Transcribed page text
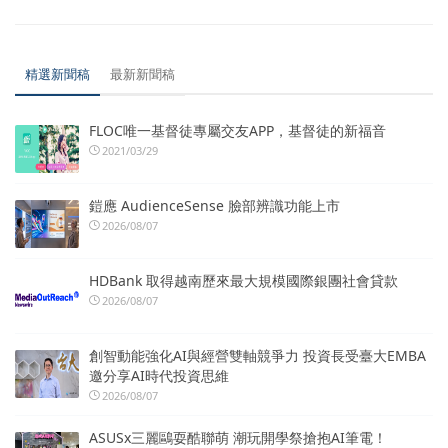
精選新聞稿
最新新聞稿
FLOC唯一基督徒專屬交友APP，基督徒的新福音
2021/03/29
鎧應 AudienceSense 臉部辨識功能上市
2026/08/07
HDBank 取得越南歷來最大規模國際銀團社會貸款
2026/08/07
創智動能強化AI與經營雙軸競爭力 投資長受臺大EMBA
邀分享AI時代投資思維
2026/08/07
ASUSx三麗鷗耍酷聯萌 潮玩開學祭搶抱AI筆電！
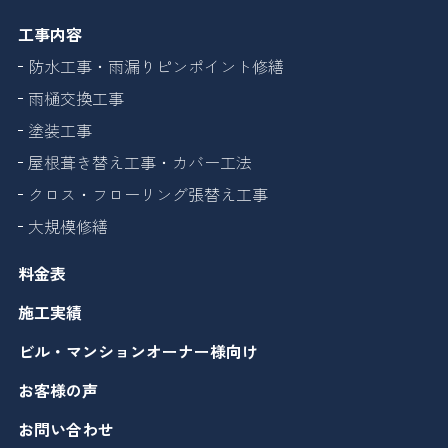
工事内容
防水工事・雨漏りピンポイント修繕
雨樋交換工事
塗装工事
屋根葺き替え工事・カバー工法
クロス・フローリング張替え工事
大規模修繕
料金表
施工実績
ビル・マンションオーナー様向け
お客様の声
お問い合わせ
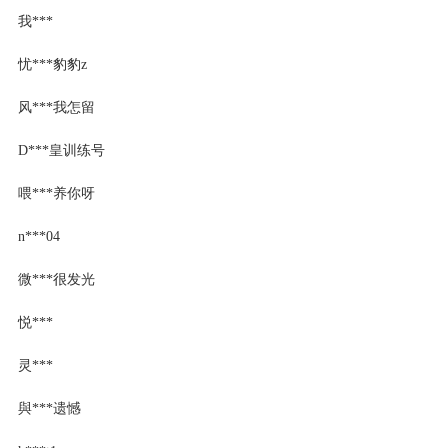
我***
忧***豹豹z
风***我怎留
D***皇训练号
喂***养你呀
n***04
微***很发光
悦***
灵***
與***遗憾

> **Brief**: Output the lines above as a numbered list, skipping any blank lines. Include the lines from every page, and leave the pictures out of your answer.

> **Written response**:
1. 精選新聞稿
2. 最新新聞稿
3. FLOC唯一基督徒專屬交友APP，基督徒的新福音
4. 2021/03/29
5. 鎧應 AudienceSense 臉部辨識功能上市
6. 2026/08/07
7. HDBank 取得越南歷來最大規模國際銀團社會貸款
8. 2026/08/07
9. 創智動能強化AI與經營雙軸競爭力 投資長受臺大EMBA
10. 邀分享AI時代投資思維
11. 2026/08/07
12. ASUSx三麗鷗耍酷聯萌 潮玩開學祭搶抱AI筆電！
13. 工事内容
14. 防水工事・雨漏りピンポイント修繕
15. 雨樋交換工事
16. 塗装工事
17. 屋根葺き替え工事・カバー工法
18. クロス・フローリング張替え工事
19. 大規模修繕
20. 料金表
21. 施工実績
22. ビル・マンションオーナー様向け
23. お客様の声
24. お問い合わせ
25. 我***
26. 忧***豹豹z
27. 风***我怎留
28. D***皇训练号
29. 喂***养你呀
30. n***04
31. 微***很发光
32. 悦***
33. 灵***
34. 與***遗憾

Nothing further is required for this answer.